- Data supplied
_ _ _ _ _
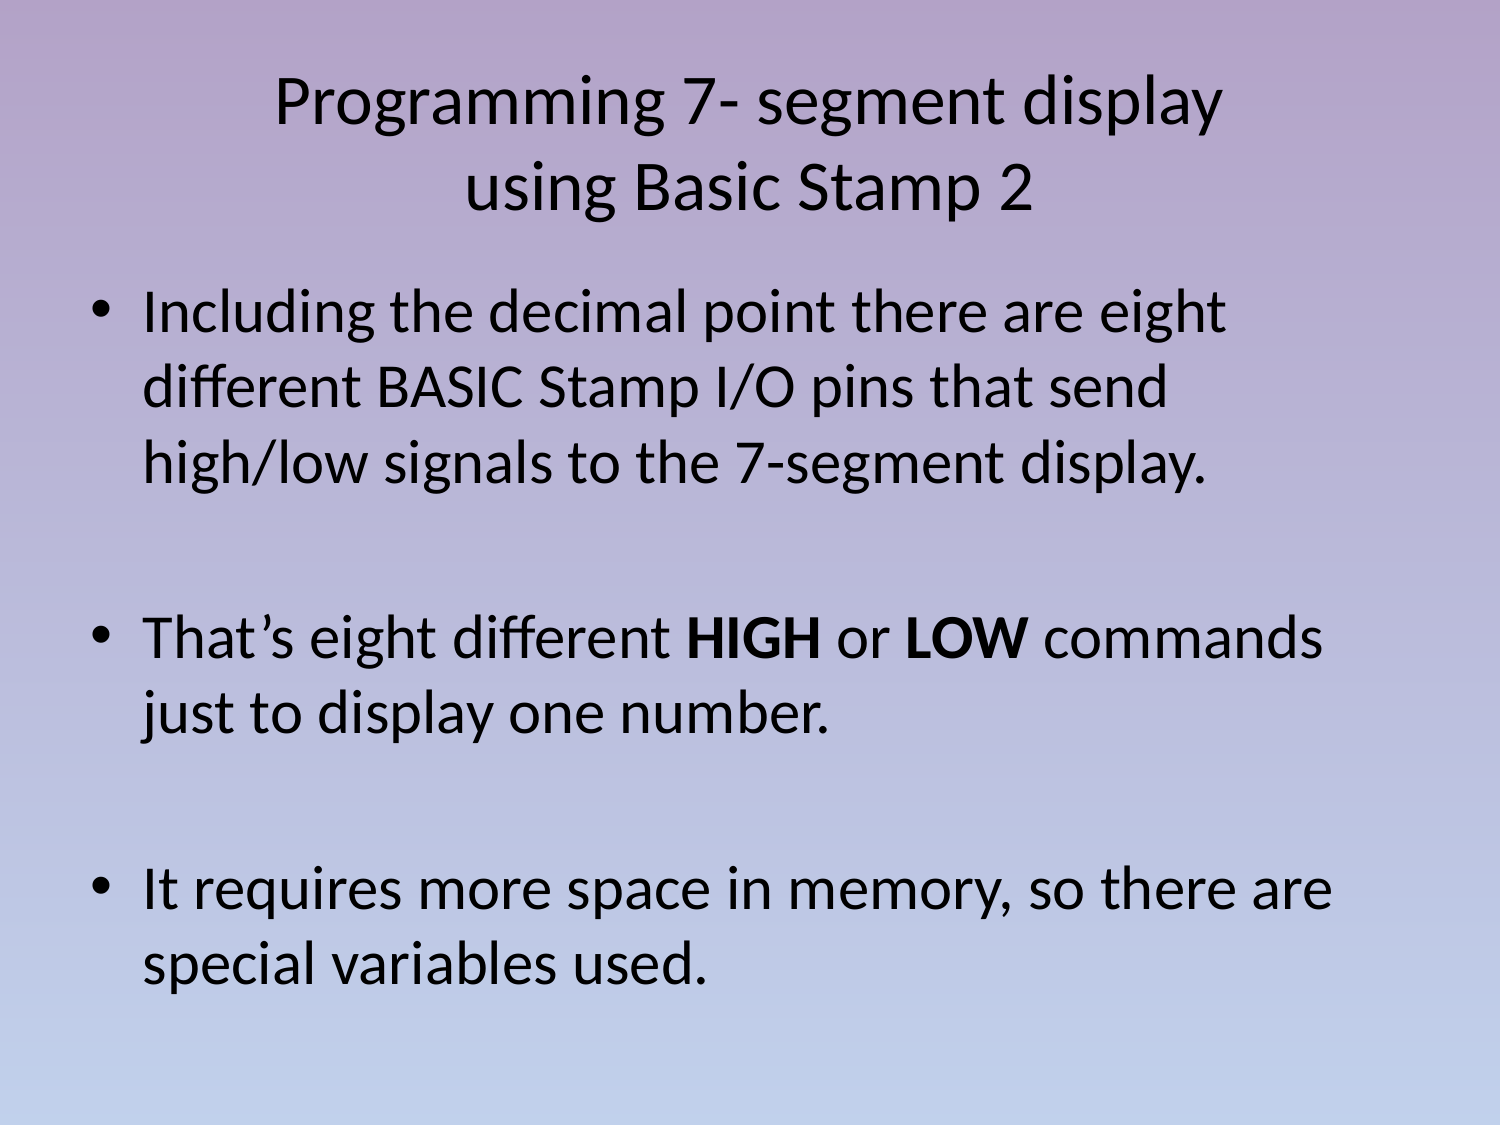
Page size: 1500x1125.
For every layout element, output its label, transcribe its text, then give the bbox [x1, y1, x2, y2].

title Programming 7- segment display using Basic Stamp 2 [75, 45, 1425, 233]
list Including the decimal point there are eight different BASIC Stamp I/O pins that send high/low signals to the 7-segment display. That’s eight different HIGH or LOW commands just to display one number. It requires more space in memory, so there are special variables used. [75, 262, 1425, 1005]
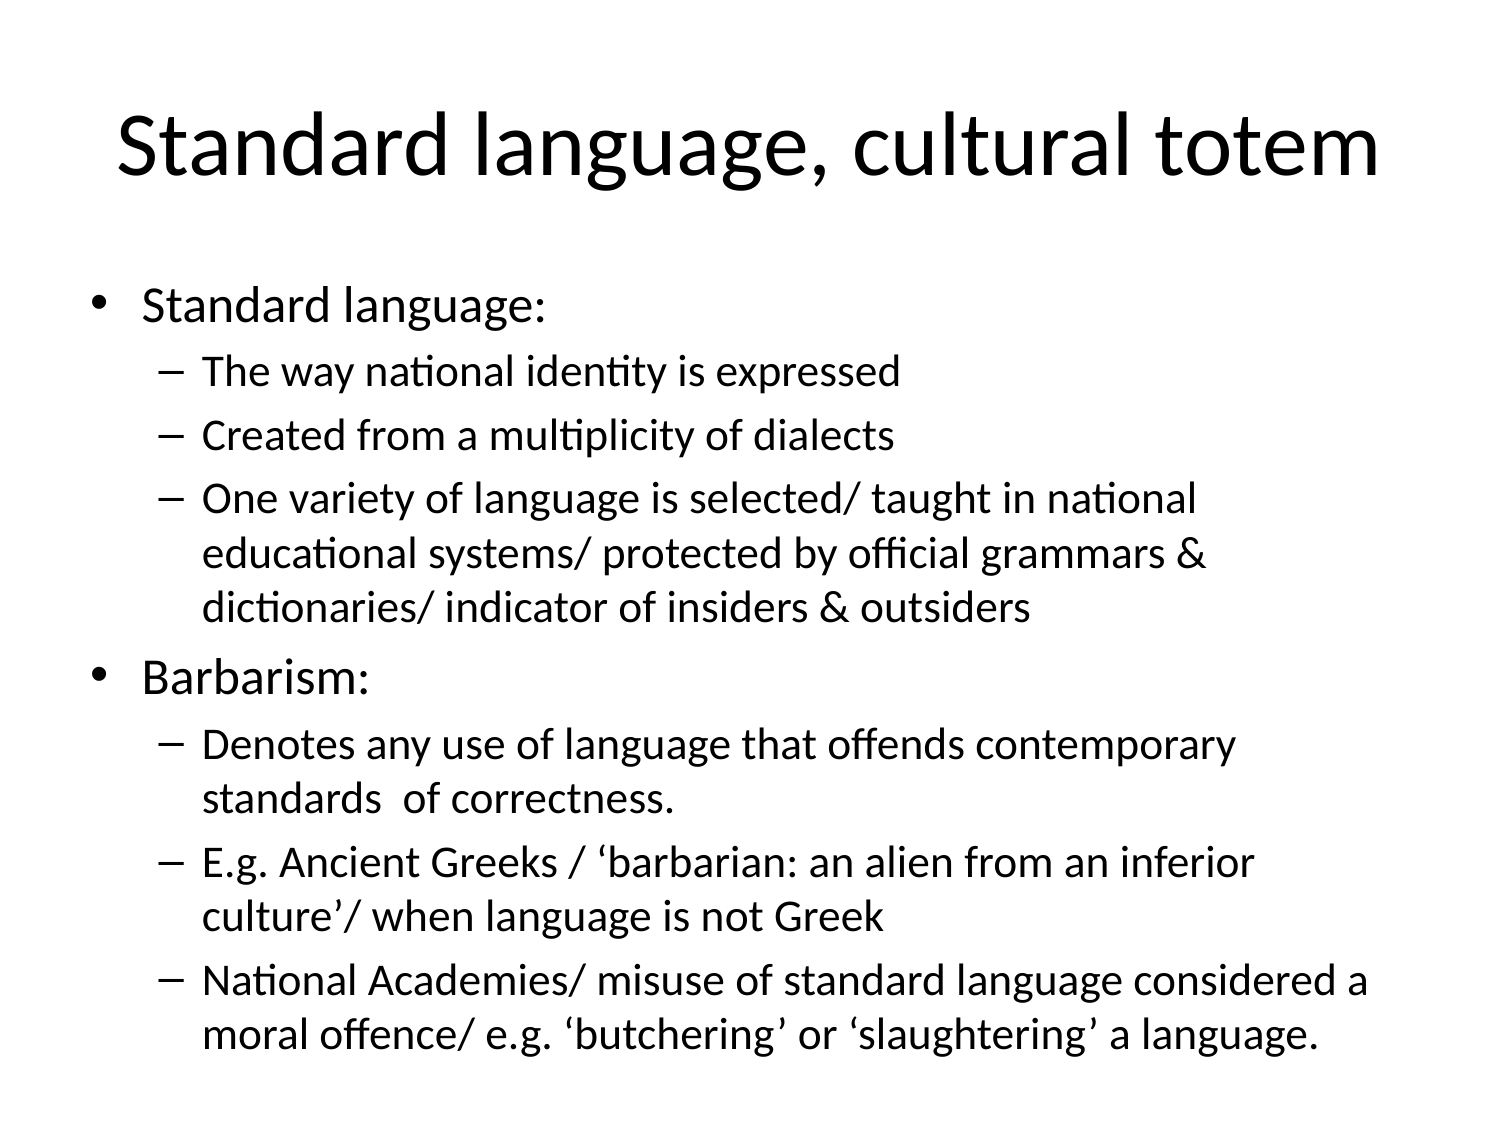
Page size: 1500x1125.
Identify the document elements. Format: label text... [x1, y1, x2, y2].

list Standard language: The way national identity is expressed Created from a multiplicity of dialects One variety of language is selected/ taught in national educational systems/ protected by official grammars & dictionaries/ indicator of insiders & outsiders Barbarism: Denotes any use of language that offends contemporary standards of correctness. E.g. Ancient Greeks / ‘barbarian: an alien from an inferior culture’/ when language is not Greek National Academies/ misuse of standard language considered a moral offence/ e.g. ‘butchering’ or ‘slaughtering’ a language. [75, 262, 1425, 1075]
title Standard language, cultural totem [75, 45, 1425, 233]
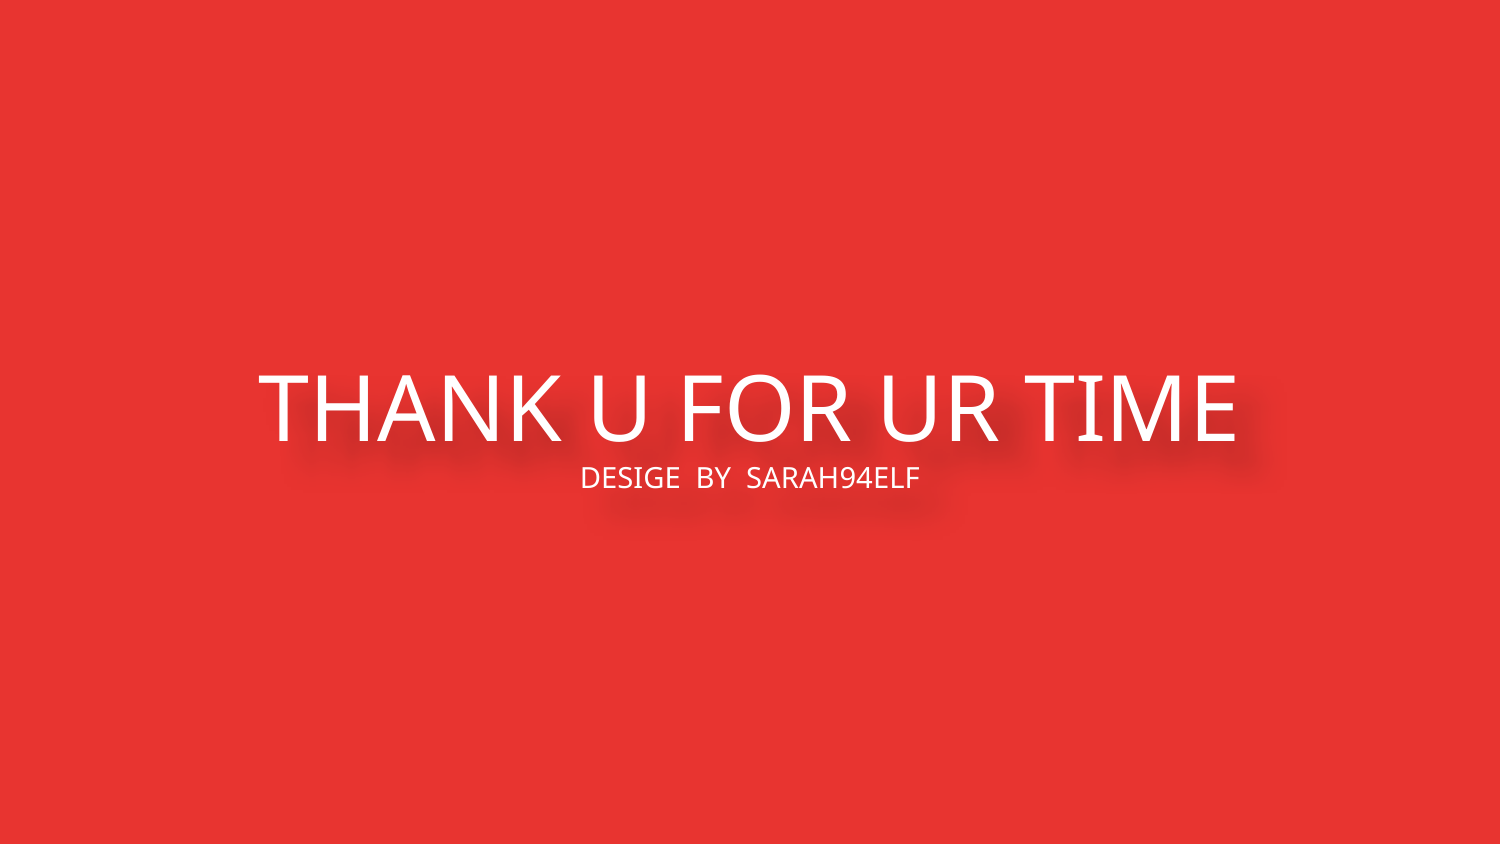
_ _ _ _ _
- Task requirements
Skip the pictures, then write out every entry exactly.

- Solved problem
Page size: 1500x1125.
For every layout element, output its label, transcribe its text, then give the bbox [x1, y1, x2, y2].

title Programming 7- segment display using Basic Stamp 2 [75, 45, 1425, 233]
list Including the decimal point there are eight different BASIC Stamp I/O pins that send high/low signals to the 7-segment display. That’s eight different HIGH or LOW commands just to display one number. It requires more space in memory, so there are special variables used. [75, 262, 1425, 1005]
Page size: 1500x1125.
Identify the document elements. Format: label text... [x1, y1, x2, y2].

list Standard language: The way national identity is expressed Created from a multiplicity of dialects One variety of language is selected/ taught in national educational systems/ protected by official grammars & dictionaries/ indicator of insiders & outsiders Barbarism: Denotes any use of language that offends contemporary standards of correctness. E.g. Ancient Greeks / ‘barbarian: an alien from an inferior culture’/ when language is not Greek National Academies/ misuse of standard language considered a moral offence/ e.g. ‘butchering’ or ‘slaughtering’ a language. [75, 262, 1425, 1075]
title Standard language, cultural totem [75, 45, 1425, 233]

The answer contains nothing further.